What do you see when you look at yourself in the mirror. Do you see yourself the way you wish to see yourself? Or is your mind riddled with the imperfections that you feel others may point out? The voice that speaks to you when you see yourself is a very important one. It determines your body language, your confidence level and it helps you set standards for yourself. The wrong voice is capable of pushing a person off balance. Here is an abridged version of a real psychiatric case shared with me, emphasizing how an opinion from a person we feel dear to us can potentially collapse our entire persona.
I never really understood the importance of having to love yourself. We hear this but at some point many of us laugh at the logic of having to love oneself and wonder if the art of self loving may one day lead to narcissistic behavior. I have even questioned the ideology myself and have, during my short stint practicing Clinical Psychology, come to push aside the need for self-love as something that an individual in dire need for it should only practice. How wrong I was! I was reminded of the reason why it should be practiced when I met the case of Vijay. The day I was to meet him, Vijay (name changed) was supposed to see me at a particular spot but never showed up. The nurse who was to escort him came rushing in saying that his mother claimed Vijay had run away from her while they were waiting to be called. An alert was sent throughout the hospital and a group of our staff went in search of him. It was quite a secure area so we were quite sure that he was somewhere on the hospital premises.
Sure enough, Vijay was found, blanket covering his head, crouched behind a trash bin. He refused to come out. When I offered to see him I found him still cowering, refusing to reveal any part of himself to the outside world. His mother said that he arrived covering himself with the blanket. That was the only way he agreed to go out in public, apparently. I eventually persuaded him to come inside, separate from everyone else and told him that he can continue to cover himself if that is what he was comfortable with. He took a few more minutes to trust that I would not make him do anything against his will, but thankfully, he acquiesced. What I heard from him after that, was something that changed my view on the importance of self-love.
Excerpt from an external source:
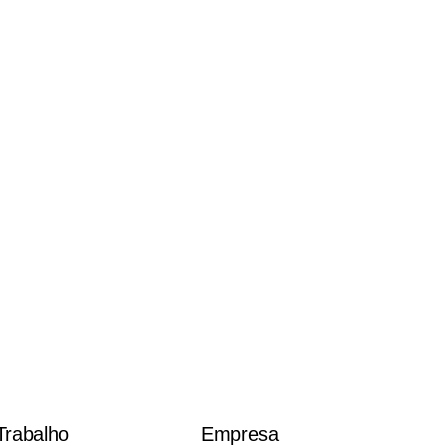
Trabalho
Empresa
Vijay is your average IT professional in his late twenties. As he spoke, he seemed to have everything going for him: a great career, a steady girlfriend, a supportive family. The only curiosity I had was what lay beneath the blanket. It took another hour for me to gently earn his trust and persuade him to relax which would entail him letting go of his blanket. When he did, I was thoroughly shocked. I expected to see someone who had some obvious distortion in some facial feature, but here was a young man, tall, fair with sharp features capable of evoking jealousy among lesser endowed men, cowering before me, ashamed to show his face. The only hint of anomaly was his unkempt moustache and beard.
Upon further investigation, I found that his troubles began with the start of his girlfriend comparing his looks with other colleagues and asking him to constantly change his appearance to match whomever she liked better. Eventually, she left him for one of his co-workers. Apart from being unable to deal with her rejection, he felt unable to deal with his own appearance. He put so much in store by her opinion, that her final rejection resulted in his mind being pushed to a clinically critical state. He is now in Psychiatric care.
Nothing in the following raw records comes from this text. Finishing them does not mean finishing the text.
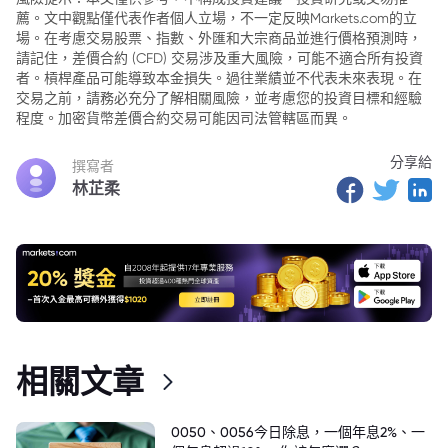
薦。文中觀點僅代表作者個人立場，不一定反映Markets.com的立
3. 潛在的經濟影響：
場。在考慮交易股票、指數、外匯和大宗商品並進行價格預測時，
4. 停擺對企業和個人的影響：
請記住，差價合約 (CFD) 交易涉及重大風險，可能不適合所有投資
者。槓桿產品可能導致本金損失。過往業績並不代表未來表現。在
5. 政治分歧：
交易之前，請務必充分了解相關風險，並考慮您的投資目標和經驗
程度。加密貨幣差價合約交易可能因司法管轄區而異。
分享給
撰寫者
林芷柔
相關文章
0050、0056今日除息，一個年息2%、一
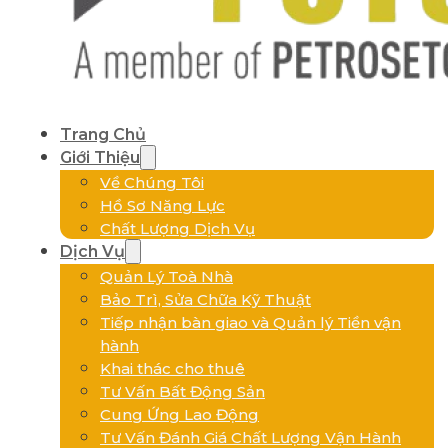
Trang Chủ
Giới Thiệu
Về Chúng Tôi
Hồ Sơ Năng Lực
Chất Lượng Dịch Vụ
Dịch Vụ
Quản Lý Toà Nhà
Bảo Trì, Sửa Chữa Kỹ Thuật
Tiếp nhận bàn giao và Quản lý Tiền vận
hành
Khai thác cho thuê
Tư Vấn Bất Động Sản
Cung Ứng Lao Động
Tư Vấn Đánh Giá Chất Lượng Vận Hành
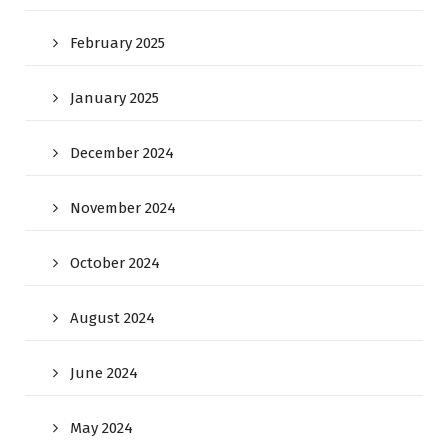
February 2025
January 2025
December 2024
November 2024
October 2024
August 2024
June 2024
May 2024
This may sound far-fetched, but it isn’t fair to blame this girl alone; she was merely the final push. There are many factors that contributed to his state, one major factor being an inability to see himself in a favorable light. This is where self-love comes into play.
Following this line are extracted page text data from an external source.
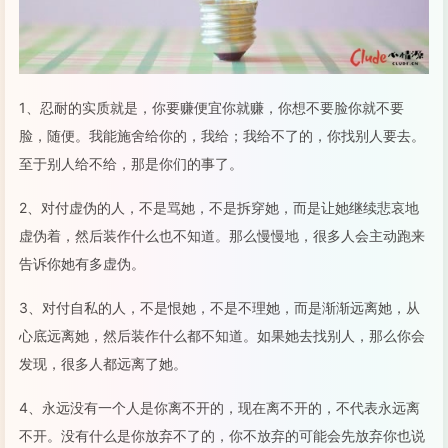
1、忍耐的实质就是，你要赚便宜你就赚，你想不要脸你就不要
脸，随便。我能施舍给你的，我给；我给不了的，你找别人要去。
至于别人给不给，那是你们的事了。
2、对付虚伪的人，不是骂她，不是拆穿她，而是让她继续悲哀地
虚伪着，然后装作什么也不知道。那么慢慢地，很多人会主动跑来
告诉你她有多虚伪。
3、对付自私的人，不是恨她，不是不理她，而是渐渐远离她，从
心底远离她，然后装作什么都不知道。如果她去找别人，那么你会
发现，很多人都远离了她。
4、永远没有一个人是你离不开的，现在离不开的，不代表永远离
不开。没有什么是你放弃不了的，你不放弃的可能会先放弃你也说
Teaching one to love himself/herself is not narcissism. Loving oneself is an act of being able to rationally look yourself in the eye and admire the strengths you have. When you learn to love your strengths and see your own hidden capabilities and evaluate areas of improvement, the mind does not fall prey to the opinions of others. When you feed your own mind thoughts about yourself, it leaves less room for other’s thoughts.
Self-love builds a strong mind. I think it is high time our society teaches its young the art of loving oneself.